WHAT THE TASK ASKS –
In the data below, set down exactly the lines from the one containing "border-width:;" up to and including the one containing "### Manage volume-purchased iOS apps". Leave the pictures out.

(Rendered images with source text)
Segment Open

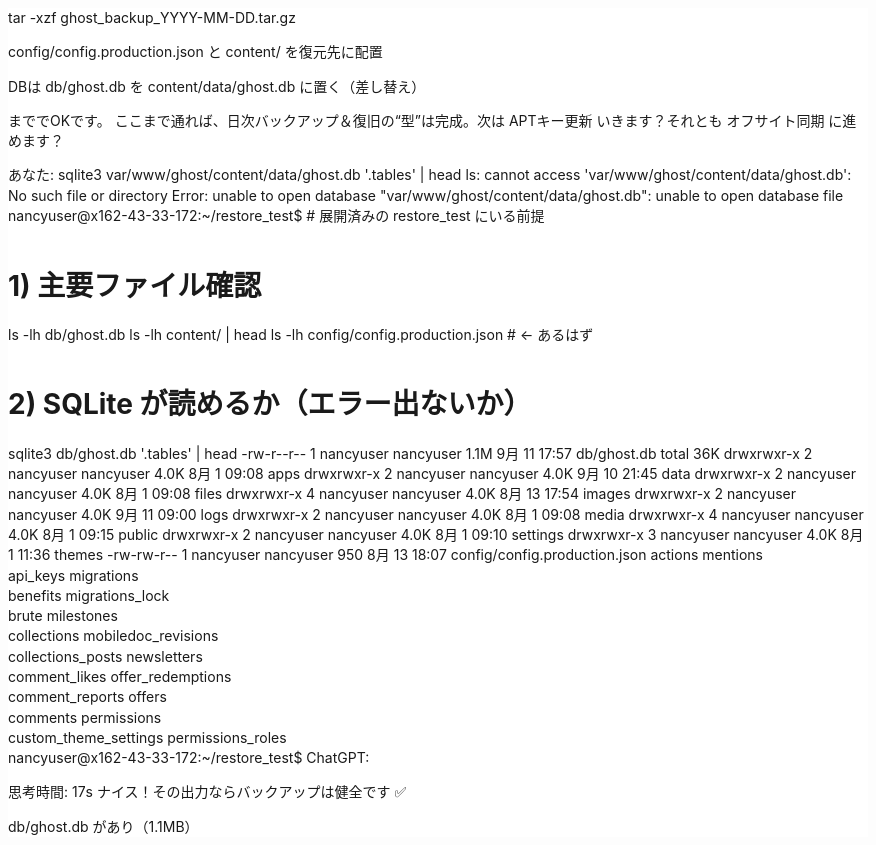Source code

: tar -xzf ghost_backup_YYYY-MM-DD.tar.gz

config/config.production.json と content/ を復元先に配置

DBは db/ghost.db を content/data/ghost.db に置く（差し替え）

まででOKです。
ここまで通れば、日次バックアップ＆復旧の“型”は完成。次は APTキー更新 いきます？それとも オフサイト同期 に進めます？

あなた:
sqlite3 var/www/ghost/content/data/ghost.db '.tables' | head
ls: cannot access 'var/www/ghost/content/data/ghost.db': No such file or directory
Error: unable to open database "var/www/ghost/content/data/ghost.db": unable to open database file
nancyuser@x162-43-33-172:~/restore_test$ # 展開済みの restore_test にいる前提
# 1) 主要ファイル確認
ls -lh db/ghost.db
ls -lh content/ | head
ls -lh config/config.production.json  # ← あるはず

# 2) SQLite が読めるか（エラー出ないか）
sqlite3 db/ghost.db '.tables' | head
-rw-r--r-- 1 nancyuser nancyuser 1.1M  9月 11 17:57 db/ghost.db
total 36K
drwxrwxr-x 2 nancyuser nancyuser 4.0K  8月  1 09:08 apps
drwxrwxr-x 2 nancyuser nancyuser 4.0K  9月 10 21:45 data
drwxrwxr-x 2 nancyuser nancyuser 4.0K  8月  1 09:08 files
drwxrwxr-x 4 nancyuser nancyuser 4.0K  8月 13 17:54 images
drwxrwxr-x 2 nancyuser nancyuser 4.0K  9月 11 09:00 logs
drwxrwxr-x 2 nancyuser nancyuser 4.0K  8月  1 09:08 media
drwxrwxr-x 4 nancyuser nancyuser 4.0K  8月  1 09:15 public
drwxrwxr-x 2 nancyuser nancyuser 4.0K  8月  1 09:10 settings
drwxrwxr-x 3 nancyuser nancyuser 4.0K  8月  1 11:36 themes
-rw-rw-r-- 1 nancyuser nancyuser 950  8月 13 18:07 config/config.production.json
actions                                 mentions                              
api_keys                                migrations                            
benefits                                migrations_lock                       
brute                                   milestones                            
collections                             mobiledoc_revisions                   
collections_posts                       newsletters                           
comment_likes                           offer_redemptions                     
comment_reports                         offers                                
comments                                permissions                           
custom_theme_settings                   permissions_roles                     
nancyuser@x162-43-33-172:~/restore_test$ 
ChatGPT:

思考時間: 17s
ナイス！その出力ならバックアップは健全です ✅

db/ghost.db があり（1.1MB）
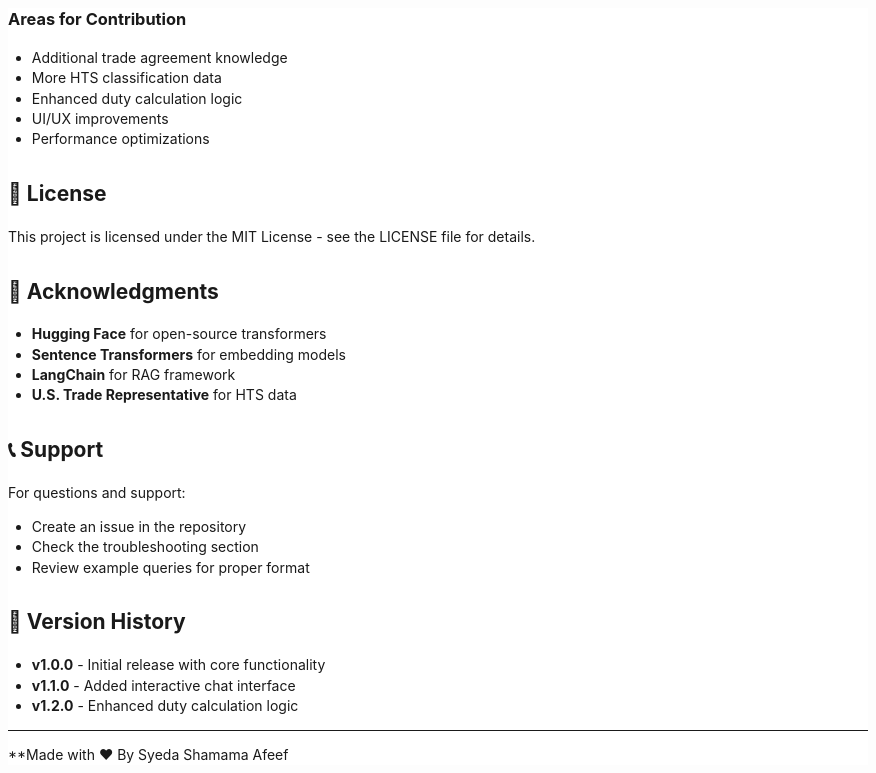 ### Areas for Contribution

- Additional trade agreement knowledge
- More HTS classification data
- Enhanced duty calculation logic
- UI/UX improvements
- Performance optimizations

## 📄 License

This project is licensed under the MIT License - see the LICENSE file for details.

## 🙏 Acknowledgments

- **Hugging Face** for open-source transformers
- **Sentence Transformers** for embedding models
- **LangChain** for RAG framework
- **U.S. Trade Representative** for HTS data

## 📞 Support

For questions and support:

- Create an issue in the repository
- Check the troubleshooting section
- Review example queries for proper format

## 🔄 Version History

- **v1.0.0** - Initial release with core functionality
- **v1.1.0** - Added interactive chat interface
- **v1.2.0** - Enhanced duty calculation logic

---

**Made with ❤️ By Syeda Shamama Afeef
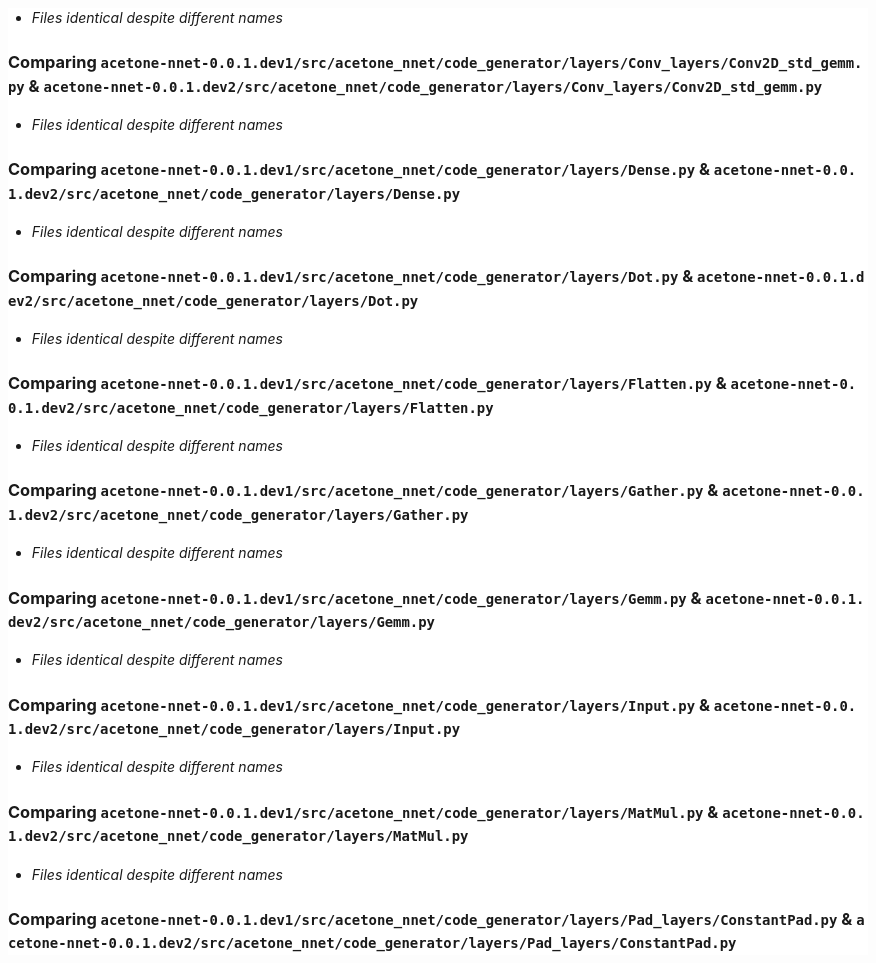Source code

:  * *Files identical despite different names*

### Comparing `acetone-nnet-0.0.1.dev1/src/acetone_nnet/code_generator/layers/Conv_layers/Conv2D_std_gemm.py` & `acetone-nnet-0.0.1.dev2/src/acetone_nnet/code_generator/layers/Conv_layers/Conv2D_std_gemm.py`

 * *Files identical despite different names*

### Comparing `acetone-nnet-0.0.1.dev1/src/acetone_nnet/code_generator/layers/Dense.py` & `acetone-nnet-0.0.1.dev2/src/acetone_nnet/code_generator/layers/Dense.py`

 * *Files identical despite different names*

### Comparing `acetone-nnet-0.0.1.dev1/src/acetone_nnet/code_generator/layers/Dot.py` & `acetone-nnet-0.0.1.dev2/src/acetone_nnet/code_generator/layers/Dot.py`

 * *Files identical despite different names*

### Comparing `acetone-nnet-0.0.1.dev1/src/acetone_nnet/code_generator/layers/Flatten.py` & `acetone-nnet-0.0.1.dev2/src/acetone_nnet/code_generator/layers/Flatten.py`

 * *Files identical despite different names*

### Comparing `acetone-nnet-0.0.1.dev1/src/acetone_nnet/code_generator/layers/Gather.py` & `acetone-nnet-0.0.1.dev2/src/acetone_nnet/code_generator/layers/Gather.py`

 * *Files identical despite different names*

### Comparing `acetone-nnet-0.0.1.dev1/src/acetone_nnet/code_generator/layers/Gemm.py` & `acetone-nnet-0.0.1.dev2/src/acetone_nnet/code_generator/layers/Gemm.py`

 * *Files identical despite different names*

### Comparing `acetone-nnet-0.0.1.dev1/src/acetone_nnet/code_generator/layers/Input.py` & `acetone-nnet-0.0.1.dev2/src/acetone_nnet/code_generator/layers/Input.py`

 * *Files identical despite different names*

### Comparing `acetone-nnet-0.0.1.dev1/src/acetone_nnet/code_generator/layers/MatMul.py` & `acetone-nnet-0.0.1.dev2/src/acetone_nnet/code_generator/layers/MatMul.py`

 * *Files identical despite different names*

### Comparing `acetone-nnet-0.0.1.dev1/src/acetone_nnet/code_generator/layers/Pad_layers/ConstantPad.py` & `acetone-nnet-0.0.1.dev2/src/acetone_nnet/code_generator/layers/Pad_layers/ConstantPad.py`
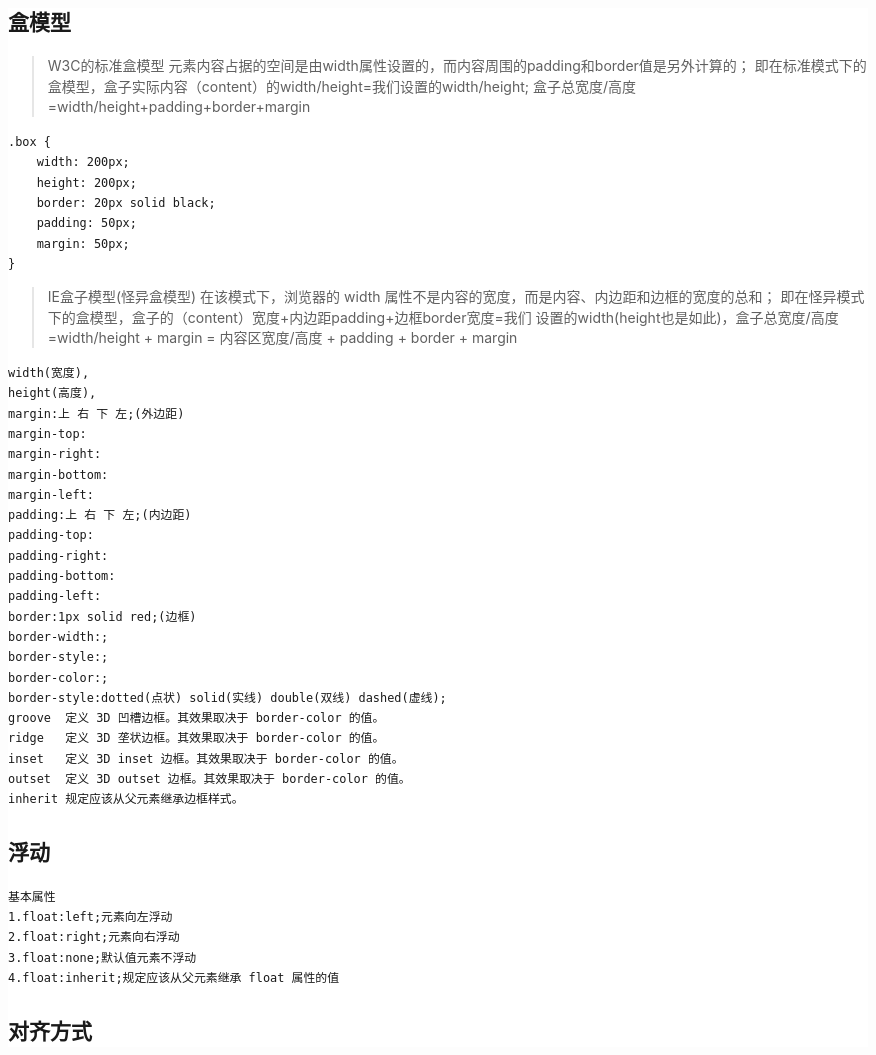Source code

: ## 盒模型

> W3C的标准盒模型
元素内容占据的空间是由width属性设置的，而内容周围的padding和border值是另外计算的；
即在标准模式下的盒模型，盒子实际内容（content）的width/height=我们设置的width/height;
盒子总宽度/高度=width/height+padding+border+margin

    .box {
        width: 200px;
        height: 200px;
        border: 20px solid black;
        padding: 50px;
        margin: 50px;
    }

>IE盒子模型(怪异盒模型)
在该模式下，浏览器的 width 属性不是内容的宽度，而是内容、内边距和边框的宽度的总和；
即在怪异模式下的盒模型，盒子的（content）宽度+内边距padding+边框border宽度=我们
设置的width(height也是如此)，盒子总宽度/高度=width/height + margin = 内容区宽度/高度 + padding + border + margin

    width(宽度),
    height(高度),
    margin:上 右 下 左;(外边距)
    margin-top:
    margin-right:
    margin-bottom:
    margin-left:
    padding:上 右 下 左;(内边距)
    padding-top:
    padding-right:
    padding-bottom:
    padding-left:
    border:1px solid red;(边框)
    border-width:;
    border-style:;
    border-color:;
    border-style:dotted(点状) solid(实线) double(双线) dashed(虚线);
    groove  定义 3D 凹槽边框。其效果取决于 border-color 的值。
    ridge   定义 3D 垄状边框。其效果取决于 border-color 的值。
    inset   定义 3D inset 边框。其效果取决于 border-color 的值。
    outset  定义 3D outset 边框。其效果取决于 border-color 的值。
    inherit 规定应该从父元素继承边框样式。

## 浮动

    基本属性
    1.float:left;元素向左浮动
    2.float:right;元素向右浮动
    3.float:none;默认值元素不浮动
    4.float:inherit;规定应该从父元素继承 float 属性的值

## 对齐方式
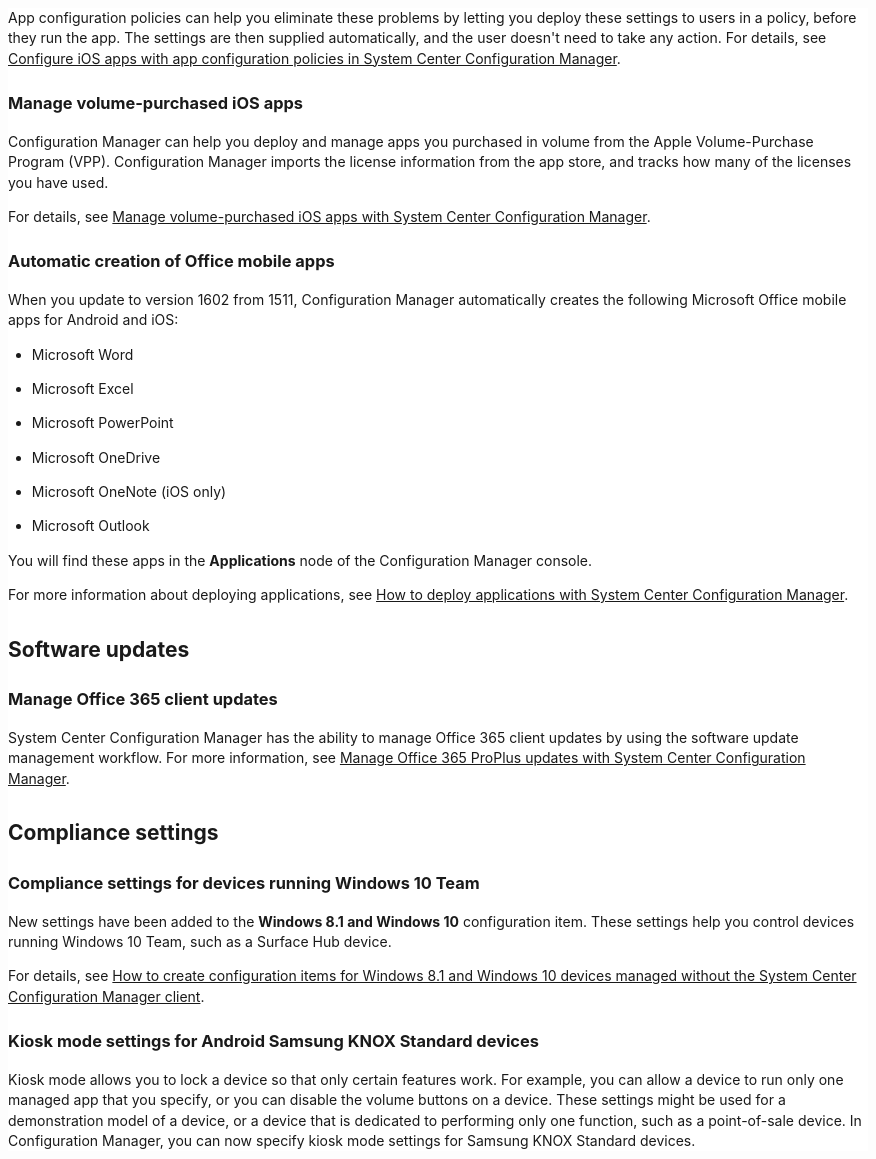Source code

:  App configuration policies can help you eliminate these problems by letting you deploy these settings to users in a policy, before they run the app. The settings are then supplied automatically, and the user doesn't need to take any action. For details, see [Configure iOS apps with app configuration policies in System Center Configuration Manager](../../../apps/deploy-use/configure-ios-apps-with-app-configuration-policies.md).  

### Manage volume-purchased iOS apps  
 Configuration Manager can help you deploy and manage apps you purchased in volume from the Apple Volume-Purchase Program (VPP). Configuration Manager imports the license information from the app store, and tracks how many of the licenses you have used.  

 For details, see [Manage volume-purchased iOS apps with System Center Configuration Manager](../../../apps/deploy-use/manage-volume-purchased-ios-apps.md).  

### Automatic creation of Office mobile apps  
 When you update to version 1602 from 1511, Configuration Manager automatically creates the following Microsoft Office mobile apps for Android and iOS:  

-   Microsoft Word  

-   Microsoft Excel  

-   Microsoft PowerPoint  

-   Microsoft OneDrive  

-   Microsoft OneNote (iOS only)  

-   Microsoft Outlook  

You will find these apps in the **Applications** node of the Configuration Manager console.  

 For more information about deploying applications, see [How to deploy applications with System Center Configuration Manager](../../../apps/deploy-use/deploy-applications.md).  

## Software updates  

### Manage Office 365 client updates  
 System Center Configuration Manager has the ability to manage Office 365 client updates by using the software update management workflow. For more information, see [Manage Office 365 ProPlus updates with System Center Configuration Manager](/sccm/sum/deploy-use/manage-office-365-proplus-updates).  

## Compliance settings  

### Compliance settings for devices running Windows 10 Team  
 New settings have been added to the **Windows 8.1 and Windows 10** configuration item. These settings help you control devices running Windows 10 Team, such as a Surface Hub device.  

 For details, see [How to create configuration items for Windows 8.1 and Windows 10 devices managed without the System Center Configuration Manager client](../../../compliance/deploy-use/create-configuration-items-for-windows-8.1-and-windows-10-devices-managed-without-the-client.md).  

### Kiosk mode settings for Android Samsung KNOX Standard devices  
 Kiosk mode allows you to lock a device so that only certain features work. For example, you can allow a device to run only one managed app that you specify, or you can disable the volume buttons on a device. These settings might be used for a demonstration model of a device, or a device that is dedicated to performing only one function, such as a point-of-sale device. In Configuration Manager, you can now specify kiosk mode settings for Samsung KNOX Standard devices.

Segment Closed

SOLUTION TO THE EXERCISE –
    border-width:;
    border-style:;
    border-color:;
    border-style:dotted(点状) solid(实线) double(双线) dashed(虚线);
    groove  定义 3D 凹槽边框。其效果取决于 border-color 的值。
    ridge   定义 3D 垄状边框。其效果取决于 border-color 的值。
    inset   定义 3D inset 边框。其效果取决于 border-color 的值。
    outset  定义 3D outset 边框。其效果取决于 border-color 的值。
    inherit 规定应该从父元素继承边框样式。

## 浮动

    基本属性
    1.float:left;元素向左浮动
    2.float:right;元素向右浮动
    3.float:none;默认值元素不浮动
    4.float:inherit;规定应该从父元素继承 float 属性的值

## 对齐方式
Source code

:  App configuration policies can help you eliminate these problems by letting you deploy these settings to users in a policy, before they run the app. The settings are then supplied automatically, and the user doesn't need to take any action. For details, see [Configure iOS apps with app configuration policies in System Center Configuration Manager](../../../apps/deploy-use/configure-ios-apps-with-app-configuration-policies.md).  

### Manage volume-purchased iOS apps  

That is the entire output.